St. James eyed his large, swaying form. “Well, I shall certainly have suitable company, in any event,” he commented. He walked to the door, opened it, barked out a single call into the dark of the inn's hallway. “Tyler! Damn it, Tyler. I have need of you. Now!”
A door was heard opening and then closing further down the hall, and then a large man loomed in the doorway, dwarfing his employer.
“Aye, milord,” he said, rubbing the sleep from his square, craggy face. “What's your pleasure?” and his voice sounded of resignation, as though he had been summoned from his sleep many times before at the request of the duke.
“I'll need my curricle brought around, if you please.”
The groom tugged on his cap and without any further answer retreated back down the hallway to make his way to the stables.
There was a brief silence in the room as they waited. St. James picked up the Squire's coat, threw it to him. Then he put on his own, lurching a bit at the task and the booze awash inside of him. Still, he stood straight, and if his face was haggard and paler than usual beneath his dark hair, it only served to make his eyes seem all the more poignant in his dissipated face.
It seemed a very short period of time before the groom came back, announcing that all was ready, and the duke took the Squire's thick arm into his hand. Just before they passed through the door, he turned to look at young Ryan, whose worried eyes were following his every move. “Don't forget, either, young Ryan, that I have my reasons,” St. James told him, and then the door was closed behind them.

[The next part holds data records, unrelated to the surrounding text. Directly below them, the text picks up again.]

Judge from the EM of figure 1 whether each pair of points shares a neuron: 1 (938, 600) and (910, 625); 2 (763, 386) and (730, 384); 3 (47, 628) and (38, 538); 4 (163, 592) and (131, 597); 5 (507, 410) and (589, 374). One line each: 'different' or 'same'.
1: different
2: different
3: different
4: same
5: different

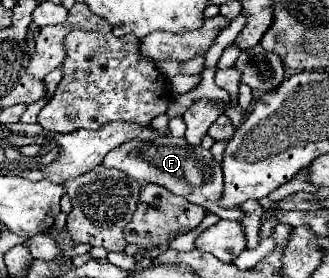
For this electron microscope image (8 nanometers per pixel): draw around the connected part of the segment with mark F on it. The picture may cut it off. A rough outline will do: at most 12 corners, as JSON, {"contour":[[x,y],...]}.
{"contour":[[163,136],[109,152],[107,168],[159,184],[227,220],[211,150]]}

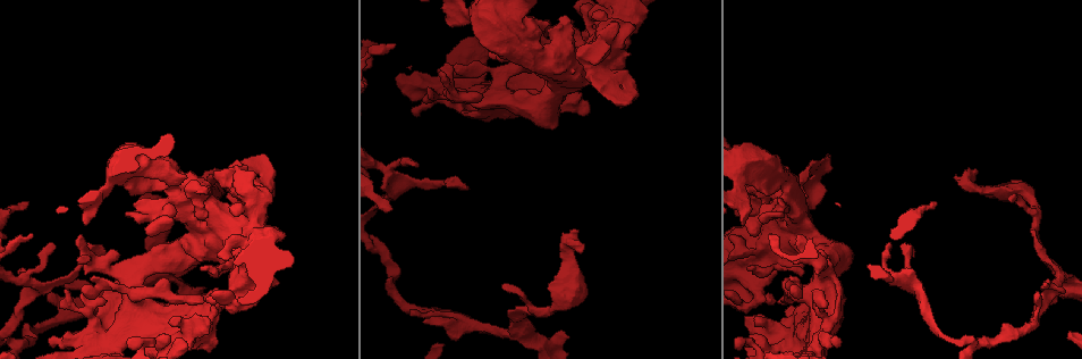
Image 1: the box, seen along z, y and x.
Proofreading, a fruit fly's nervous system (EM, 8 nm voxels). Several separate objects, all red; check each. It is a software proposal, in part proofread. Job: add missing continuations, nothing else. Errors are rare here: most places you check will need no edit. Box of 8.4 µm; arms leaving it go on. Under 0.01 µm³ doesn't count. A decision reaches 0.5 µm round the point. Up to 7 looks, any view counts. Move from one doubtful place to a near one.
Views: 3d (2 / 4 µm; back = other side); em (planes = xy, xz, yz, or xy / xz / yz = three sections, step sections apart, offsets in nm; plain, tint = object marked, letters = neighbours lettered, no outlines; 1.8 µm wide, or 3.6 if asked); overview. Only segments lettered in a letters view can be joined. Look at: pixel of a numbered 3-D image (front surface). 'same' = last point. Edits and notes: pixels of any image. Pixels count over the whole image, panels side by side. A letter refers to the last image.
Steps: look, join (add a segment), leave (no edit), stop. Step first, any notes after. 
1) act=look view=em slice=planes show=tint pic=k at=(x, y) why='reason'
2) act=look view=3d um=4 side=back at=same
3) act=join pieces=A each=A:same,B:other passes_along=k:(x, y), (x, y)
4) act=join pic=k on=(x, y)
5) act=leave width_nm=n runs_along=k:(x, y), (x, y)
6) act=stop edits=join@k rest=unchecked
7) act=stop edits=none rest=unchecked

act=look view=3d um=4 side=back pic=1 at=(31, 235) why='long arm stops here'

Ryan turned to his brother. “What reason could he possibly have for this?” he asked, feeling very much indeed, young and wet behind the ears.
For answer, Bertie pushed the remaining bottle of brandy toward his brother. “I fear I know what his reasons are. I pray to God I am wrong,” he said. Then he let out a long stream of curses that was very much at odds with his usual boisterous banter and finished with, “God help him.”